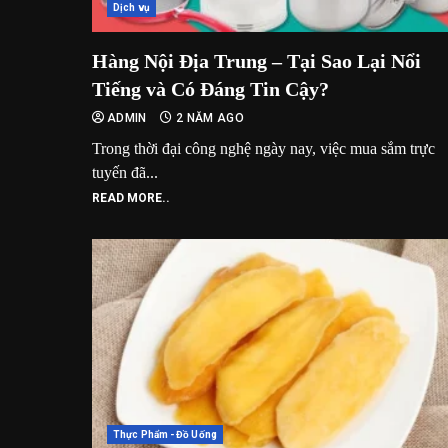
Dịch vụ
Hàng Nội Địa Trung – Tại Sao Lại Nổi
Tiếng và Có Đáng Tin Cậy?
ADMIN
2 NĂM AGO
Trong thời đại công nghệ ngày nay, việc mua sắm trực
tuyến đã...
READ MORE..
Thực Phẩm - Đồ Uống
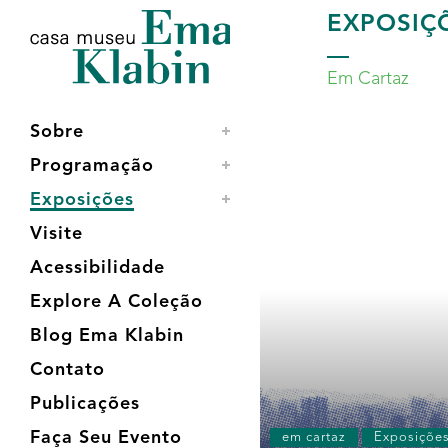
Acessar
Acessar
Mapa
EXPOSIÇ
o
a
do
conteúdo
navegação
site
Em Cartaz
Sobre
Programação
Exposições
Visite
Acessibilidade
Explore A Coleção
Blog Ema Klabin
Contato
Publicações
Faça Seu Evento
em cartaz
Exposiçõe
=====
### Description of the task
Reproduce every line of text from the data above character for character, and leave the pictures out of your answer.

### Task response
Dịch vụ
Hàng Nội Địa Trung – Tại Sao Lại Nổi
Tiếng và Có Đáng Tin Cậy?
ADMIN
2 NĂM AGO
Trong thời đại công nghệ ngày nay, việc mua sắm trực
tuyến đã...
READ MORE..
Thực Phẩm - Đồ Uống
Acessar
Acessar
Mapa
EXPOSIÇ
o
a
do
conteúdo
navegação
site
Em Cartaz
Sobre
Programação
Exposições
Visite
Acessibilidade
Explore A Coleção
Blog Ema Klabin
Contato
Publicações
Faça Seu Evento
em cartaz
Exposiçõe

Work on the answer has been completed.